Attendees talk about the increasing "consumption" of Berlin and argue whether transient artists who "do Berlin" for a year, without learning the language or giving anything back, are as much of a problem as the tourists.
As the evening winds down, the mood of indignation and outrage gives way to self-reflection. "I think artists don't always realise they are part of a gentrification process, too," says artist Ellen Blumenstein. Like many at the salon, she is critical of the Social Democrat (SPD) government, facing re-election tomorrow, for what they see as a quiet sell-off of public-owned property, in which residents have no say.
"This is not the tradition in Germany, but the situation over living space is not bad enough yet to be critical," Blumenstein says. "Things might ease if people stop talking about Berlin and move on to Lisbon."
The salon breaks up with the uneasy feeling that, slowly, swathes of the city are being "lost" - to investors and to tourism. Places such as Rosenthaler Platz, in the heart of Berlin's tourist mile. Once a grubby crossroads, it is now home to half a dozen hostels and budget hotels, late-night kiosks and assorted fast-food restaurants. On the southeast corner, the Sankt Oberholz cafe is where tourists mingle with Berlin's digital bohemians, on their laptops.

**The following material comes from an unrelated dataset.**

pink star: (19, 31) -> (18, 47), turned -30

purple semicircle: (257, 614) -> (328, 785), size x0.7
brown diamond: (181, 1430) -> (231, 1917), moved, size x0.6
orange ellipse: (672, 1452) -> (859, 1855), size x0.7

"I think it would be naive to think that Berlin doesn't have to change - change is part of Berlin's charm and everyone who is here is part of the process," says cafe owner Ansgar Oberholz. "You have to make sure you are part of the change to channel it and make it sustainable rather than just say no."
He speaks for many Berliners in wishing the city government would exercise a light touch on future development, away from the "Easyjetset", towards sustainable tourism and more coherent housing policies. Until that happens, the fronts in Berlin - between residents, tourists and investors - will continue to harden.
Back in Friedrichshain, Christian stands on the balcony of his new apartment and gazes out at a courtyard of sheds awaiting redevelopment. "There is still free space for all in Berlin but the idea that someone has a right to a city-centre home is utopian," he says. "Berlin has always changed and always will. Whenever you try to preserve or conserve something, history shows it's always downhill from there."